This piece is part of an ongoing series looking at the Democrats who are hoping for the chance to take on Trump in 2020
Name: Kamala Harris, former California Attorney General and current junior Senator from California
Hometown: Harris is a native of Oakland, CA and a professed fan of Too $hort, meaning she will likely be the only candidate asked whether she would support legislation that promotes “fucking with some sluts tryin to bust a nut.”
Significant legislative accomplishments: As Attorney General of California, Harris fought hard to ensure that only the strongest and most physically fit prisoners would be deployed to fight forest fires.

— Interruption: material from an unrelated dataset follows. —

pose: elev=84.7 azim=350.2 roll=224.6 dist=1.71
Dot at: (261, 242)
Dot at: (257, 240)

She also used those same prisoners to create probably the sexiest calendar in the history of the California penal system.
Key constituencies: White women who feel very guilty about the fact that they don’t have any black friends, people who liked Obama because he put out decent playlists, private prison developers.
Why she can win: If there is one candidate who is poised to inherit Hillary Clinton’s mantle of millennial relatability and deliver their own “Pokemon go to the polls” moment, it’s Kamala Harris. Within 48 hours of launching her campaign, she had already come out with a hip, relatable mood mix video that name dropped A Tribe Called Quest and Beyonce, as well as a completely organic viral moment of the Senator dancing to Cardi B. Harris’s modern taste in music will be a breath of fresh air for millennial voters in comparison to Joe Biden’s Pat Boone and Everly Brothers dominated playlist. The Senator’s relatively short-lived tenure in the Senate also makes her somewhat of a blank canvass for voters, and allows her to adopt whatever policy positions are trending on Twitter at the time without facing accusations of being a flip-flopper.
Why she’ll lose: If there was a human version of the “hire more women guards” tweet, it would be Kamala Harris. She came up in politics as a tough on crime prosecutor, and her past has come around to haunt her amongst the two dozen Jacobin subscribers who dominate left-wing Twitter. Should skepticism around Harris’s past record translate from Twitter into the real world, it could become a real liability for her in the primary. Harris also has a lackluster electoral track record in past campaigns. In 2010, she significantly underperformed Jerry Brown at the top of the ticket when she ran for California AG, and in her 2016 Senate race, her opponent Loretta Sanchez ran such an uninspiring, incompetent campaign that by the final debate she was dabbing on stage in a desperate attempt to get any attention whatsoever. It remains to be seen how she’ll hold up when she gets grilled by the sharpest, most adversarial political interviewers of our time like Craig Kilborne and the Jon Save America team.
Pretender or contender?: Harris has launched what is undoubtedly the most impressive campaign roll-out of any of the 2020 candidates so far. She raised over $1.5 million in the first day of her campaign and has already hired an impressive roster of experienced Democratic operatives. Her relatively unimpressive standing in early polls is mostly due to low name recognition, a problem that will be quickly remedied with tens of millions of dollars in paid media spending and millions more in earned media as she attempts to become the first black woman to become a major party nominee. She is popular among women, black voters, and Democratic Party insiders, and right now may have the strongest chance of any of the formally announced candidates.